::: SUPPLIED MATERIAL
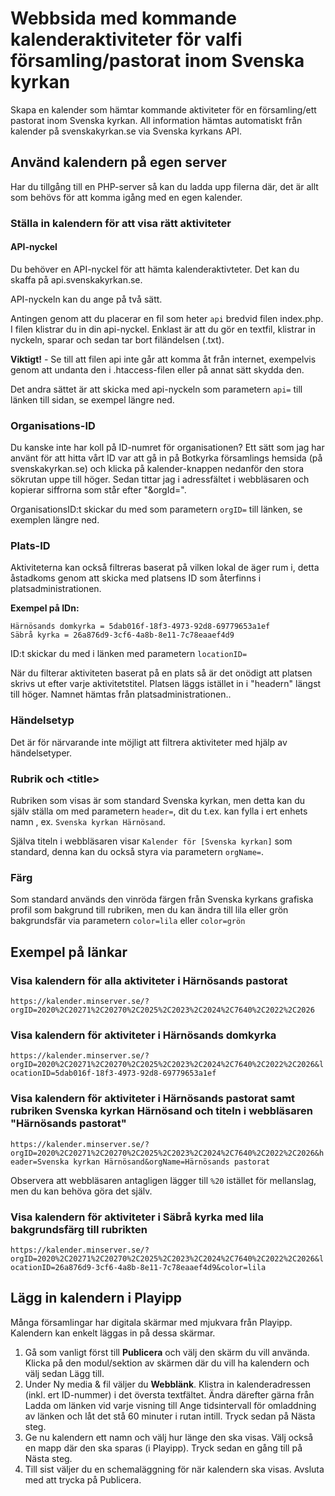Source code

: # Webbsida med kommande kalenderaktiviteter för valfi församling/pastorat inom Svenska kyrkan

Skapa en kalender som hämtar kommande aktiviteter för en församling/ett pastorat inom Svenska kyrkan. All information hämtas automatiskt från kalender på svenskakyrkan.se via Svenska kyrkans API.

## Använd kalendern på egen server
Har du tillgång till en PHP-server så kan du ladda upp filerna där, det är allt som behövs för att komma igång med en egen kalender.

### Ställa in kalendern för att visa rätt aktiviteter

#### API-nyckel
Du behöver en API-nyckel för att hämta kalenderaktivteter. Det kan du skaffa på api.svenskakyrkan.se. 

API-nyckeln kan du ange på två sätt.

Antingen genom att du placerar en fil som heter ``api`` bredvid filen index.php. I filen klistrar du in din api-nyckel. Enklast är att du gör en textfil, klistrar in nyckeln, sparar och sedan tar bort filändelsen (.txt).

**Viktigt!** - Se till att filen api inte går att komma åt från internet, exempelvis genom att undanta den i .htaccess-filen eller på annat sätt skydda den.

Det andra sättet är att skicka med api-nyckeln som parametern ``api=`` till länken till sidan, se exempel längre ned.

### Organisations-ID
Du kanske inte har koll på ID-numret för organisationen? Ett sätt som jag har använt för att hitta vårt ID var att gå in på Botkyrka församlings hemsida (på svenskakyrkan.se) och klicka på kalender-knappen nedanför den stora sökrutan uppe till höger. Sedan tittar jag i adressfältet i webbläsaren och kopierar siffrorna som står efter "&orgId=".

OrganisationsID:t skickar du med som parametern ``orgID=`` till länken, se exemplen längre ned.

### Plats-ID
Aktiviteterna kan också filtreras baserat på vilken lokal de äger rum i, detta åstadkoms genom att skicka med platsens ID som återfinns i platsadministrationen.

**Exempel på IDn:**
```
Härnösands domkyrka = 5dab016f-18f3-4973-92d8-69779653a1ef
Säbrå kyrka = 26a876d9-3cf6-4a8b-8e11-7c78eaaef4d9
```
ID:t skickar du med i länken med parametern ``locationID=``

När du filterar aktiviteten baserat på en plats så är det onödigt att platsen skrivs ut efter varje aktivitetstitel. Platsen läggs istället in i "headern" längst till höger. Namnet hämtas från platsadministrationen..

### Händelsetyp
Det är för närvarande inte möjligt att filtrera aktiviteter med hjälp av händelsetyper.

### Rubrik och \<title>
Rubriken som visas är som standard Svenska kyrkan, men detta kan du själv ställa om med parametern ``header=``, dit du t.ex. kan fylla i ert enhets namn , ex. ``Svenska kyrkan Härnösand``.

Själva titeln i webbläsaren visar ``Kalender för [Svenska kyrkan]`` som standard, denna kan du också styra via parametern ``orgName=``.

### Färg
Som standard används den vinröda färgen från Svenska kyrkans grafiska profil som bakgrund till rubriken, men du kan ändra till lila eller grön bakgrundsfär via parametern ``color=lila`` eller ``color=grön``

## Exempel på länkar

### Visa kalendern för alla aktiviteter i Härnösands pastorat
``https://kalender.minserver.se/?orgID=2020%2C20271%2C20270%2C2025%2C2023%2C2024%2C7640%2C2022%2C2026``

### Visa kalendern för aktiviteter i Härnösands domkyrka

``https://kalender.minserver.se/?orgID=2020%2C20271%2C20270%2C2025%2C2023%2C2024%2C7640%2C2022%2C2026&locationID=5dab016f-18f3-4973-92d8-69779653a1ef``

### Visa kalendern för aktiviteter i Härnösands pastorat samt rubriken Svenska kyrkan Härnösand och titeln i webbläsaren "Härnösands pastorat"

``https://kalender.minserver.se/?orgID=2020%2C20271%2C20270%2C2025%2C2023%2C2024%2C7640%2C2022%2C2026&header=Svenska kyrkan Härnösand&orgName=Härnösands pastorat``

Observera att webbläsaren antagligen lägger till ``%20`` istället för mellanslag, men du kan behöva göra det själv.

### Visa kalendern för aktiviteter i Säbrå kyrka med lila bakgrundsfärg till rubrikten

``https://kalender.minserver.se/?orgID=2020%2C20271%2C20270%2C2025%2C2023%2C2024%2C7640%2C2022%2C2026&locationID=26a876d9-3cf6-4a8b-8e11-7c78eaaef4d9&color=lila``


## Lägg in kalendern i Playipp
Många församlingar har digitala skärmar med mjukvara från Playipp. Kalendern kan enkelt läggas in på dessa skärmar.

1. Gå som vanligt först till **Publicera** och välj den skärm du vill använda. Klicka på den modul/sektion av skärmen där du vill ha kalendern och välj sedan Lägg till.
2. Under Ny media & fil väljer du **Webblänk**. Klistra in kalenderadressen (inkl. ert ID-nummer) i det översta textfältet. Ändra därefter gärna från Ladda om länken vid varje visning till Ange tidsintervall för omladdning av länken och låt det stå 60 minuter i rutan intill. Tryck sedan på Nästa steg.  
3. Ge nu kalendern ett namn och välj hur länge den ska visas. Välj också en mapp där den ska sparas (i Playipp). Tryck sedan en gång till på Nästa steg.
4. Till sist väljer du en schemaläggning för när kalendern ska visas. Avsluta med att trycka på Publicera.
::::::
**REQUIREMENT**
For the string "egen", count the matching lines in the listing and give that number by itself.

**EXERCISE OUTPUT**
2